Beh, per la mia esperienza, ci sono due modi:

Uno deriva dalla capacità di guardarsi dentro e riconoscersi in tutte le proprie sfaccettature, consapevoli di chi siete e cosa siete. Ma questa è una pratica che in pochi riescono a svolgere egregiamente senza rimanere impigliati nell’Ego e nell’inganno di identificarsi con dei comportamenti che nulla hanno a che vedere con l’identità.Ma se siete quel tipo di persona, fate azioni congruenti a tale identità e inizierete ad attirare le persone di natura simile per rafforzare la tua identità riconosciuta.

Per chi non è così “illuminato”, niente paura, perché è possibile crearsi la propria identità. Pensa al tipo di persona che desideri essere e credi che puoi cambiare la tua identità. Di solito nasce l’esigenza di farlo quando ti senti perduto o senza le risorse necessarie, ma questo è uno dei momenti migliori per creare una nuova identità partendo da zero. La chiave per creare una nuova e potenziante identità è rendersi conto di quanto sia importante scegliere consapevolmente e mettere in atto decisioni forti.

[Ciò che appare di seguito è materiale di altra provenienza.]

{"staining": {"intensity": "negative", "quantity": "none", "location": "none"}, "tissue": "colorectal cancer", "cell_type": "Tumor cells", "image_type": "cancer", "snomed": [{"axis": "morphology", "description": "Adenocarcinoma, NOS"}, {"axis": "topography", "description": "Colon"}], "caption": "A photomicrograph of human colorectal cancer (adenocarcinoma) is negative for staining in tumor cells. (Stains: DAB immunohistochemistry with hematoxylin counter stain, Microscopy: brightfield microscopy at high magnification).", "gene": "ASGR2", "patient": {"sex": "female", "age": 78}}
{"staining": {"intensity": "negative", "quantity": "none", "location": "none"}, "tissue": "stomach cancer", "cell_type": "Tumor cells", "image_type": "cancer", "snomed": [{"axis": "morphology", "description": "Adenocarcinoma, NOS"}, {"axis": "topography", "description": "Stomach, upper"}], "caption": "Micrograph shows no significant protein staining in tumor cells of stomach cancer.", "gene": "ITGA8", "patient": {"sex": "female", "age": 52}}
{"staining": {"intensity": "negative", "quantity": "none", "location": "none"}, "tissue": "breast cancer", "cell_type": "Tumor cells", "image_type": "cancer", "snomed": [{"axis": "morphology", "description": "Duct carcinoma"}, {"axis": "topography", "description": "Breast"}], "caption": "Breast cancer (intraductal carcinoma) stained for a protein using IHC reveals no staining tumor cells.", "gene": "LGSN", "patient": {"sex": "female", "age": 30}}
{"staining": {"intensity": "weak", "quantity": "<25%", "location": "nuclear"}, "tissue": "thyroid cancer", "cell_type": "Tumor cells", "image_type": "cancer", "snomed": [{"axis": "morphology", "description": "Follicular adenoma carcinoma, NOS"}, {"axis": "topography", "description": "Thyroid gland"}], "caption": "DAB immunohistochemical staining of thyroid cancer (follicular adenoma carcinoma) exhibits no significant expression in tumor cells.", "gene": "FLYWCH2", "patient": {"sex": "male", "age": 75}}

Sarà la natura di queste decisioni a costruire o distruggere l’identità stai cercando di manifestare!

Bisogna vigilare ed essere consapevoli, almeno nelle fasi iniziali per rafforzare la nuova identità fino a quando quest’ultima diventa una seconda natura.

Ad esempio, se desideri che la nuova identità sia quella di una persona disciplinata e ti dici che stai andando a fare 30 minuti di studio, fai 30 minuti di studio. Aggiungi 5 minuti in più allo studio ogni volta, consolidi la nuova identità e attri persone che nella tua vita ti rafforzano nella nuova abitudine. Scegli la tua nuova identità potenziante e vivila coerentemente tutti i giorni e ti aiutera ad avere successo oltre ogni ragionevole dubbio.